Bisnis Parcel Untuk Paket Lebaran Yang Menggiurkan
Ibu-Ibu berbondong-bondong untuk banting setir dan melakukan pekerjaan musiman ini demi meraup keuntungan berlipat. Mereka bahkan rela menghabiskan waktunya seharian untuk melakukan bisnis yang katanya menguntungkan ini. Namun, bisnis ini hanya bisa bertahan sebulan atau musiman semata. Benarkah? Bisnis apa itu?
Menjelang hari raya Idul Fitri, bisnis ini bisa dibilang berada di puncak prestasi. Apalagi kalau bukan bisnis parcel. Yah, bisnis parcel untuk paket lebaran mengalami masa kejayaan di bulan-bulan tertentu, salah satunya Idul Fitri.
Walaupun pemerintah sudah melarang adanya pemberian paket lebaran berupa parcel kepada para pejabat tinggi, namun bisnis paket lebaran berbentuk parcel ini nyatanya tidak juga surut pada saat musim lebaran.
Para pengusaha bisnis parcel untuk paket lebaran masih berpeluang untuk terus mengeruk keuntungan yang hanya bisa didapat di momen-momen tertentu ini.
Bila kita berhipotesis, kentungan yang didapat pengusaha parcel paket lebaran memang naik drastic kala Idul Fitri hampir tiba. Bayangkan saja total jumlah penduduk Indonesia yang kurang lebih ada 200 juta jiwa tersebut.
Bila kita ambil kemungkinan terkecil saja yaitu 1% dari 200 juta jiwa tersebut sebagai konsumen paket lebaran, berarti ada sekitar 2 juta jiwa yang akan berbondong-bondong untuk membeli parcel untuk paket lebaran.
Ehm… kalikan saja dengan harga parcel dan kurangi dengan harga pokok penjualan, dan lihatlah angkanya sungguh menggiurkan bukan.
Umumnya mereka membeli parcel untuk diberikan pada sanak saudara atau relasi bisnis. Hal ini sah-sah saja dilakukan, toh tujuannya untuk mempererat tali silaturahmi.
Tertarik untuk berbisnis parcel paket lebaran?
Bila tertarik dan ingin mencoba, berikut ini yang harus kita lakukan:
- Tentukan Siapa Target Pembeli Kita
- Tentukan Apa Yang Akan Kita Jual Untuk Paket Lebaran
- Sesuaikan Dengan Modal
- Tentukan Supplier
- Kemas Dengan Indah
- Pasarkan
Kita harus menentukan, siapakah target pasar kita. Hal ini berkaitan dengan modal yang kita miliki juga. Apakah target pasar kita kelompok menengah ke bawah atau mungkin kelompok menengah ke atas. Hal itu harus kita tentukan dari awal.

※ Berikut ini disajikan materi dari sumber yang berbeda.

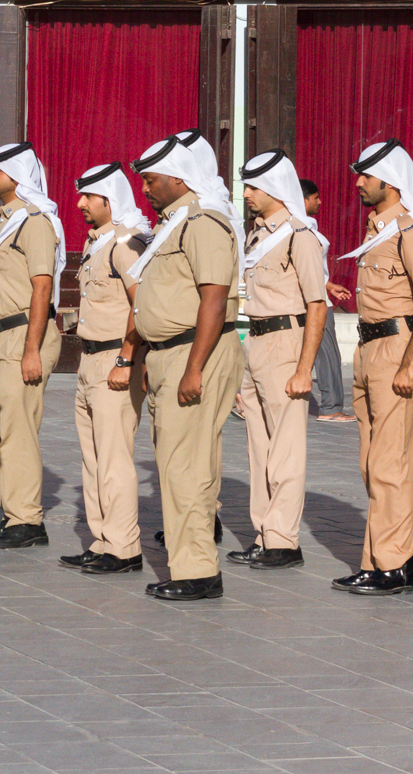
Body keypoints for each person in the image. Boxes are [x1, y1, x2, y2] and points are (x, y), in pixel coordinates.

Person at [126, 132, 243, 602]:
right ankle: (191, 563)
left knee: (185, 467)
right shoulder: (173, 226)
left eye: (151, 180)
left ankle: (196, 572)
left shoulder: (203, 223)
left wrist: (193, 367)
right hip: (170, 354)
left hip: (194, 351)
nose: (146, 189)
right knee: (181, 463)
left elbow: (214, 298)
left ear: (178, 178)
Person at [332, 139, 413, 596]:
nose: (358, 183)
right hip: (368, 349)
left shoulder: (408, 232)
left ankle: (391, 567)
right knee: (372, 461)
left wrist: (409, 362)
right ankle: (392, 560)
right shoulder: (377, 229)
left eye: (366, 176)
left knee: (388, 462)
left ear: (390, 182)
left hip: (398, 348)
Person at [231, 151, 328, 572]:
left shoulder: (298, 236)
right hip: (255, 339)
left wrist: (304, 368)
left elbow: (317, 304)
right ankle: (264, 533)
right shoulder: (255, 234)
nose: (247, 194)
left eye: (254, 187)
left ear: (273, 187)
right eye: (246, 186)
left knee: (285, 449)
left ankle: (284, 541)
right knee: (259, 447)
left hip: (287, 341)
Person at [0, 142, 64, 550]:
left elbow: (42, 287)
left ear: (18, 175)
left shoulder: (35, 222)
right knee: (1, 433)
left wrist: (32, 348)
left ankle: (27, 520)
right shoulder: (9, 222)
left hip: (24, 335)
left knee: (18, 432)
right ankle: (12, 515)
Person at [64, 162, 151, 574]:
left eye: (88, 197)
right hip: (89, 358)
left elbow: (141, 304)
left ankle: (124, 547)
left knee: (115, 458)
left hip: (114, 359)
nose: (80, 204)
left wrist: (126, 358)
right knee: (93, 457)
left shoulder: (124, 243)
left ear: (109, 200)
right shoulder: (97, 242)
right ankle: (102, 541)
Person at [301, 178, 355, 422]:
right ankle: (331, 406)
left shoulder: (301, 227)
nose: (320, 202)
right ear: (304, 200)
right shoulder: (301, 229)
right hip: (314, 301)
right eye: (315, 197)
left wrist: (329, 284)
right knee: (327, 353)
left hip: (316, 293)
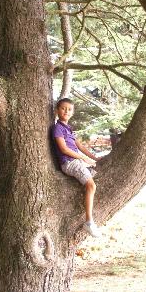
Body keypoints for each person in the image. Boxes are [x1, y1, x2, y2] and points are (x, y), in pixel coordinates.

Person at [52, 98, 101, 237]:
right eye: (63, 108)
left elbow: (79, 146)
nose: (66, 111)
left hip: (77, 161)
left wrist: (94, 158)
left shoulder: (69, 128)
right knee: (92, 186)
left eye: (69, 109)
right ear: (57, 110)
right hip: (69, 162)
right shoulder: (57, 128)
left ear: (72, 112)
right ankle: (89, 222)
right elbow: (64, 149)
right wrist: (83, 158)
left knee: (94, 172)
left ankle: (88, 171)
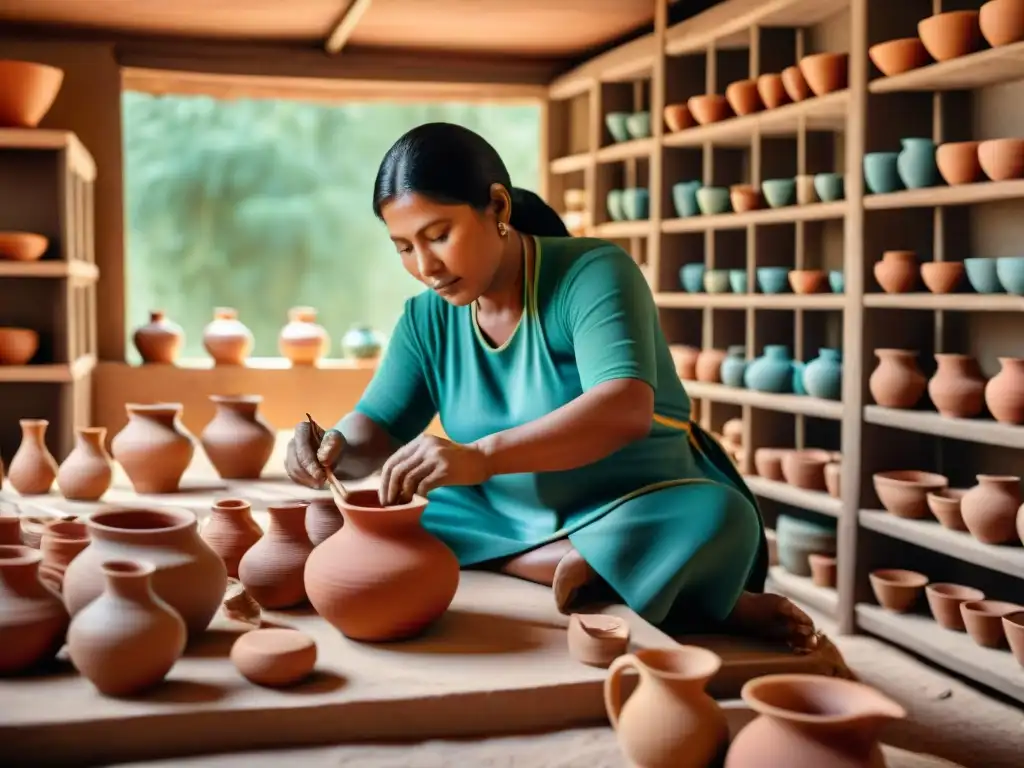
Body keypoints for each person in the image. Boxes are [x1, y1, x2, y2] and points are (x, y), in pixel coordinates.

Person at [286, 122, 815, 649]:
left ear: (496, 207)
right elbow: (376, 426)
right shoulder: (426, 318)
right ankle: (578, 564)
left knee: (718, 517)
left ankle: (605, 566)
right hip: (495, 510)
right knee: (347, 518)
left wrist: (481, 457)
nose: (426, 267)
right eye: (403, 247)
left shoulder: (593, 273)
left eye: (439, 235)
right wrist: (330, 449)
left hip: (629, 500)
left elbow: (624, 408)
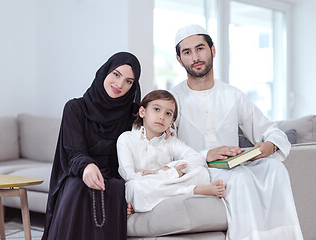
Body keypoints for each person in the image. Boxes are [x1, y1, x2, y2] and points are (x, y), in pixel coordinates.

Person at [171, 24, 303, 240]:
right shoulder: (171, 98)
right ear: (179, 60)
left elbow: (270, 130)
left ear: (213, 50)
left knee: (274, 169)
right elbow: (166, 150)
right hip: (197, 170)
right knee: (240, 178)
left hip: (233, 166)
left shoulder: (233, 95)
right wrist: (205, 155)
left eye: (200, 48)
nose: (195, 56)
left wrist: (268, 146)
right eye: (187, 52)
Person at [42, 52, 141, 240]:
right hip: (80, 172)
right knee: (78, 188)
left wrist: (164, 132)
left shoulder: (135, 115)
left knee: (116, 188)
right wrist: (87, 166)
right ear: (105, 72)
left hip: (116, 178)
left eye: (129, 81)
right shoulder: (75, 108)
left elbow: (147, 142)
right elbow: (73, 150)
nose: (119, 85)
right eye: (116, 74)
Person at [116, 90, 225, 213]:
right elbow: (129, 175)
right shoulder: (126, 139)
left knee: (201, 172)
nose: (162, 116)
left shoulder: (170, 141)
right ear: (142, 112)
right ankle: (194, 191)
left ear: (171, 122)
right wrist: (171, 174)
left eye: (168, 113)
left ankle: (155, 200)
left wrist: (166, 169)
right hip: (145, 186)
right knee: (134, 187)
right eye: (156, 109)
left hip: (165, 185)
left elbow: (197, 159)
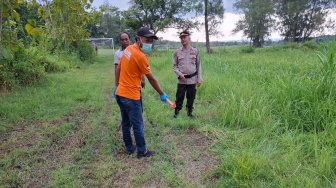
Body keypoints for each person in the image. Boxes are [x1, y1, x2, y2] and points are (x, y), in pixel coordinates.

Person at [113, 27, 168, 159]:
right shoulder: (141, 56)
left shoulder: (128, 49)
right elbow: (151, 79)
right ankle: (142, 151)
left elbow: (119, 68)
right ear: (138, 39)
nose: (149, 44)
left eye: (151, 41)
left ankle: (129, 148)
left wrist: (117, 87)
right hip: (131, 96)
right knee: (138, 124)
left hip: (120, 94)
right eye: (147, 40)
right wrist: (162, 93)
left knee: (126, 123)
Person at [172, 30, 203, 118]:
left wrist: (199, 78)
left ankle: (189, 113)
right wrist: (179, 74)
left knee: (191, 97)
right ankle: (176, 113)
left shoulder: (195, 51)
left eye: (184, 37)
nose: (183, 39)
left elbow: (198, 65)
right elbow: (174, 66)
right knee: (179, 97)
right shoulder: (177, 52)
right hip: (181, 80)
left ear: (189, 38)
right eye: (181, 38)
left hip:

Paket lebaran tak harus diisi makanan, bisa juga dengan: pakaian, peralatan make up, buku, dan pernak-pernik lainnya. Bisa jadi, kita menjual paket lebaran yang berbeda dari kebanyakan orang.
Buku misalnya, dengan pangsa pasar adalah orang-orang yang memiliki minat tinggi terhadap buku, yaitu golongan: penulis, editor, wartawan, dan mahasiswa (mungkin). Bisa jadi kita menjual paket buku untuk paket lebaran kita. Sepertinya ini menarik karena berbeda dari biasanya.
Tak harus dengan modal besar, karena modal kecilpun bisa. Dengan modal yang kecil kita bisa membuat paket lebaran yang “mini” juga, misalnya berisi peralatan sekolah atau apapun yang tidak berbiaya besar.
Boleh juga kalau kita bekerja sama dengan pemasok, karena dengan begitu kita bisa mendapatkan harga yang miring. Apalagi bila pemasok adalah orang yang kita kenal.
Packing dan packaging adalah dua hal penting. Pembeli tentunya akan tertarik membeli barang-barang yang terlihat bagus. Yah, tentunya bagus luar dalam, karena bila bagus luarnya aja itu namanya menipu.
Bila semua persiapan sudah selesai, tahap berikutnya yaitu memasarkan. Ini adalah tahap penting. Buat apa membuat barang bagus-bagus dan susah-susah serta berbiaya besar bila tidak laku di pasaran. Pemasaran bisa kita lakukan baik secara langsung maupun tidak.
Langsung misalnya kita langsung mendatangi sasaran dan menjelaskan paket produk yang kita tawarkan. Kita bisa mempergunakan momen arisan, pengajian, atau bazaar Ramadhan. Bisa juga secara tidak langsung misalnya dengan mempromosikannya di blog, FB, atau jejaring sosial lainnya.
Tips-tips di atas bisa dilakukan bila kita ingin terjun tuk sementara di bisnis musiman yang menggiurkan tersebut.